県国保連10億円着服:幹部、ずさん管理認める 説明、歯切れ悪く /茨城毎日新聞

 消えた10億円に誰も気付かなかったのか。男性職員による保険料着服が発覚した22日、会見した県国民健康保険団体連合会幹部は「捜査に差し障る」と繰り返し、不十分な説明に終始した。命と健康を守るために県民が納めた保険料の管理のずさんさばかりが目に付いた。【八田浩輔、若井耕司】
 ■沈黙−−「捜査に影響」と
 同連合会は午後4時から水戸市笠原町の県市町村会館で会見し、理事長の石塚仁太郎・坂東市長ほか事務局の担当者ら計約15人が出席。謝罪を繰り返したが、具体的な手口など内容については「警察の捜査に影響を与える」として言葉を濁す歯切れの悪いものだった。
 事務局の担当者らは、チェック体制の甘さを問われると、顔を見合わせ、うつむきがちに沈黙を続けた。その後、上司の決裁がないまま男性職員が1人で現金を引き出していたことなど経緯を説明し、決算時や四半期に一度行われる監査の際にも帳簿上に問題がないため不正を見抜くことができなかったと釈明。「結果として1人任せの状態になっていた」とずさんな管理体制を認めた。
 ■地味−−「まさか彼が…」
 「昼間はコンビニ弁当で車も服装も普通。まさか彼がという感じです」(小坂哲郎・同連合会事務局次長)。
 男性職員は高卒後、93年に採用された。水戸市内に妻と子どもと3人で暮らしており、勤務態度はまじめだったという。5年前に会計課に配属され、06年度に同課主任に昇格。同連合会は、着服は昇格以前から行われていたとみている。

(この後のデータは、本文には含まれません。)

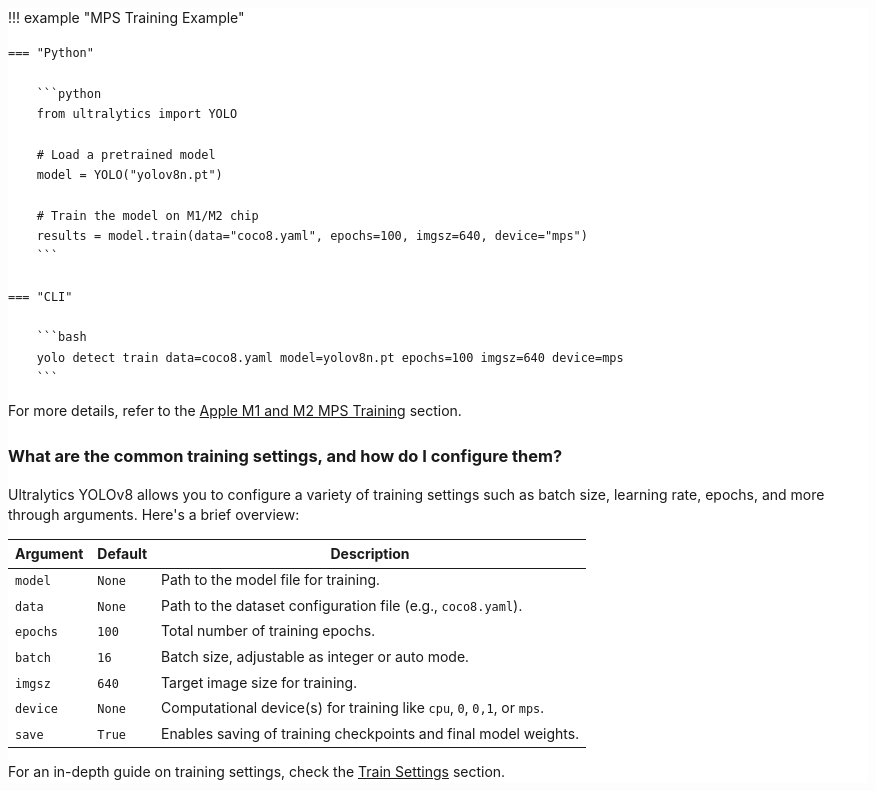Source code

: !!! example "MPS Training Example"

    === "Python"

        ```python
        from ultralytics import YOLO

        # Load a pretrained model
        model = YOLO("yolov8n.pt")

        # Train the model on M1/M2 chip
        results = model.train(data="coco8.yaml", epochs=100, imgsz=640, device="mps")
        ```

    === "CLI"

        ```bash
        yolo detect train data=coco8.yaml model=yolov8n.pt epochs=100 imgsz=640 device=mps
        ```

For more details, refer to the [Apple M1 and M2 MPS Training](#apple-m1-and-m2-mps-training) section.

### What are the common training settings, and how do I configure them?

Ultralytics YOLOv8 allows you to configure a variety of training settings such as batch size, learning rate, epochs, and more through arguments. Here's a brief overview:

| Argument | Default | Description                                                            |
| -------- | ------- | ---------------------------------------------------------------------- |
| `model`  | `None`  | Path to the model file for training.                                   |
| `data`   | `None`  | Path to the dataset configuration file (e.g., `coco8.yaml`).           |
| `epochs` | `100`   | Total number of training epochs.                                       |
| `batch`  | `16`    | Batch size, adjustable as integer or auto mode.                        |
| `imgsz`  | `640`   | Target image size for training.                                        |
| `device` | `None`  | Computational device(s) for training like `cpu`, `0`, `0,1`, or `mps`. |
| `save`   | `True`  | Enables saving of training checkpoints and final model weights.        |

For an in-depth guide on training settings, check the [Train Settings](#train-settings) section.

 職員が着服を告白し、水戸署への出頭を告げた手紙は、手書きの便せん数枚だった。同連合会の関係者に対する謝罪はあったが、県内の被保険者に対する謝罪はなかったという。
 同連合会は、今年4月1日付で職員が電算業務課に異動し、これ以上の隠ぺい工作を行えなくなったことが告白する契機になったとみている。男性職員は、先週初めから体調不良を理由に年次休暇を取得していた。聞き取りに対して着服の事実を認め「すべて競艇に使った」と淡々と答えたという。
 ■影響−−実害否定できず
 着服による多額の損失が、県民の命を預かる役割を担う連合会の運営に支障をきたすことはないのか。今回損失が生じたのは、高額医療費などについて同連合が市町村に交付するための特別会計だった。
 今月18日、昨年11月分の医療費として県内各市町村に計21億円が交付されたが、着服による約10億円の損失は、繰り越しなどの内部留保金約17億円から切り崩して補てんされたという。事務局の担当者は「通常の業務には支障はなく、各関係機関に直接的な影響はない」とする一方、「県民に実害はないのか」と問われると「ないとはいえない」とした。
 同日、同連合に対して県民から約20件の苦情電話が寄せられたという。県保健福祉部は「組織的な犯罪とは異なると認識しているが、残念としか言いようがない。連合会に対し、県民の信頼を回復するよう指導したい」とするコメントを出した。